DC Metro to increase rail service on Aug. 16
DC Metro will increase rail frequency and extend its hours of service as of Aug. 16 as part of its COVID-19 recovery plan, restoring most service to pre-coronavirus levels. The Washington Metropolitan Area Transit Authority announced Metrorail service will increase by 15 hours per week, with trains running from 5 a.m. to 11 p.m. on weekdays; 7 a.m. to 11 p.m. on Saturdays, and 8 a.m. to 11 p.m. on Sundays. Weekday Red Line service will operate every 5 minutes during peak periods and 12 minutes off-peak, with other lines every 8 minutes and 15 minutes off-peak. Bus service will be expanded a week later.
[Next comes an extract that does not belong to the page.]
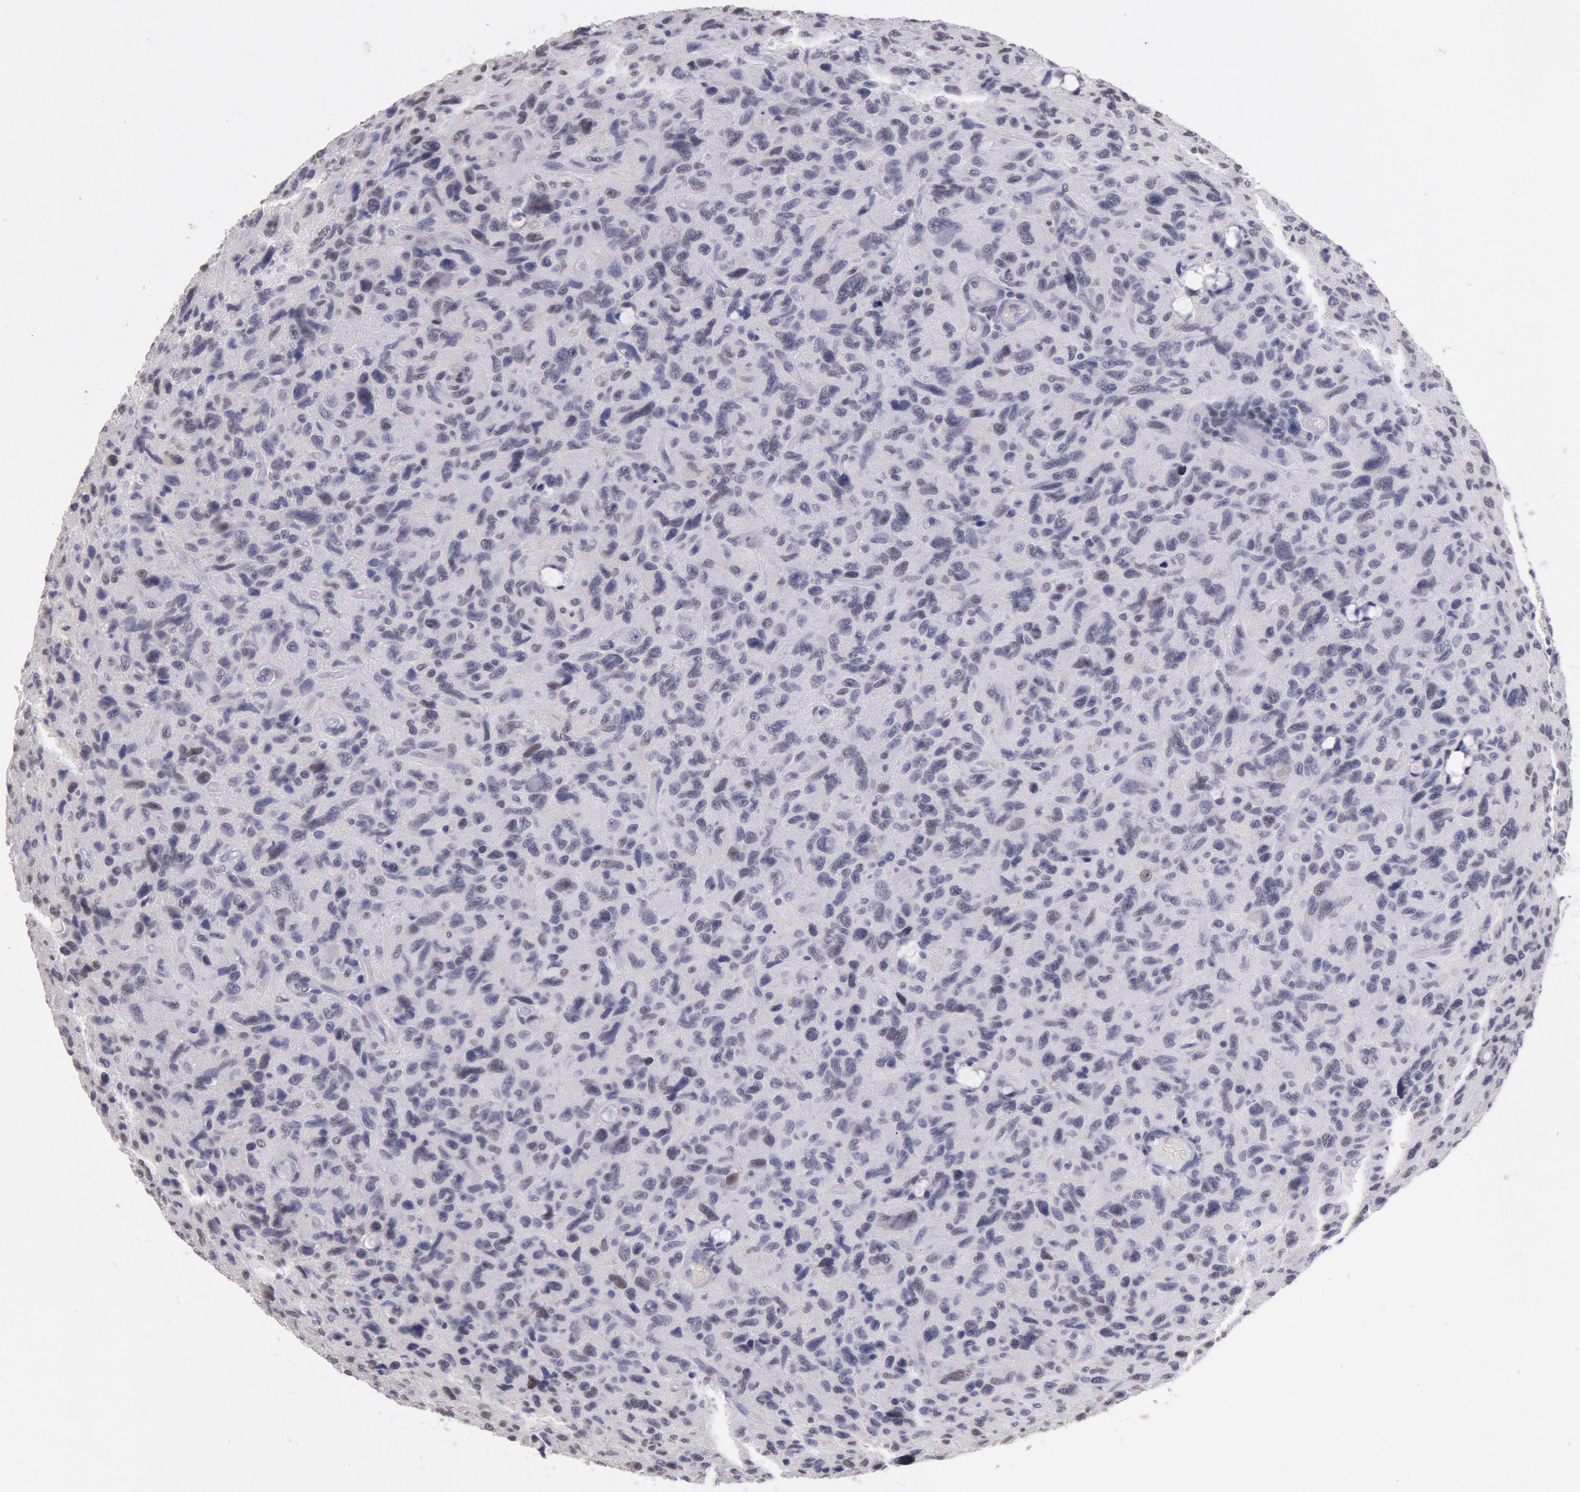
{"staining": {"intensity": "negative", "quantity": "none", "location": "none"}, "tissue": "glioma", "cell_type": "Tumor cells", "image_type": "cancer", "snomed": [{"axis": "morphology", "description": "Glioma, malignant, High grade"}, {"axis": "topography", "description": "Brain"}], "caption": "DAB immunohistochemical staining of glioma displays no significant expression in tumor cells.", "gene": "MYH7", "patient": {"sex": "female", "age": 60}}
MTA plans August start on F line tunnel rebuild
New York’s Metropolitan Transportation Authority has awarded a contract to rebuild the Rutgers Tube, the tunnel that carries the subway F train between Brooklyn and Manhattan. It will be the last of the MTA projects to address damage from 2012’s Hurricane Sandy, and is expected to be the quickest of the projects — taking 14 months, beginning in August and concluding next spring, with work done overnight and on weekends. The contract for the $90.5 million project is subject to MTA board approval on Wednesday; amNY reports the board’s approval is not a certainty, given the agency’s projected $10 billion deficit because of COVID-19 losses.